Credit: Ladbrokes

Gamblers are increasingly digital-savvy and it's hitting Ladbrokes hard

The bookmaker posted a half-year loss of £51.4m thanks to property write-downs.

by Jack Torrance
Last Updated: 26 Aug 2015

Apparently unsatisfied with bland Powerpoint slides with black text on a white background, big corporates are increasingly making efforts to crowbar their customer-friendly branding into investor presentations. Ladbrokes is no different and today it deployed the lads to tell shareholders all about its half-year results.

Ladbrokes' interim results presentation is more colourful than most

It’s not surprising to see two of the characters fiddling away on their smartphones, given the way the gambling industry is going - something that’s reflected in the bookmaker’s financials. Though revenues from its UK stores in the six months to June were up 1.2% (and 3.2% if you strip out the impact of last year’s World Cup), digital revenues leapt by 6.9%.

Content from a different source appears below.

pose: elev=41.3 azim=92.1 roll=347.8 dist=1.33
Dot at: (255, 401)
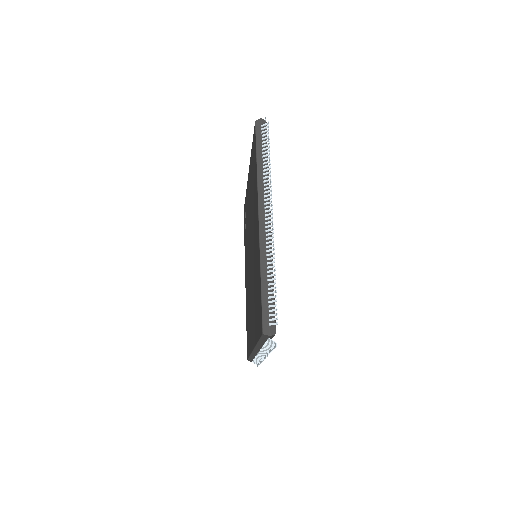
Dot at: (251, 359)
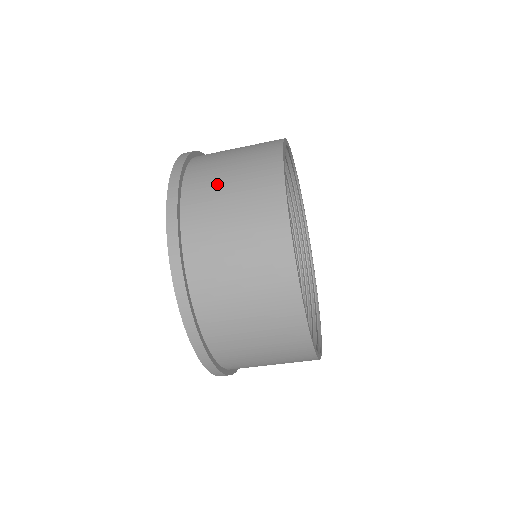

This change in customer habits has weighed heavily on the company’s performance, and in February it announced plans to shutter 60 stores this year. In these latest results it anounced a £51.8m write-down in the value of its shops and a £17.1m spend on closing shops in the period. That forced it to declare a pre-tax loss of £51.4m, compared with a £23.7m profit in the same period of last year.

At least the company's management aren't blind to the problems it faces though. It's been spending money on improving its digital platforms and last month announced plans for a merger with Gala Coral in a bid to compete with online-only competitors like Betfair.

‘Our first half results reflect the challenge facing Ladbrokes,’ said chief executive Jim Mullen. ‘While we have some encouraging customer trends, we need to reset the business and invest. The results clearly show why we need to change and why we need to do so quickly.’ Better step to it before the lads abandon the High Street for good.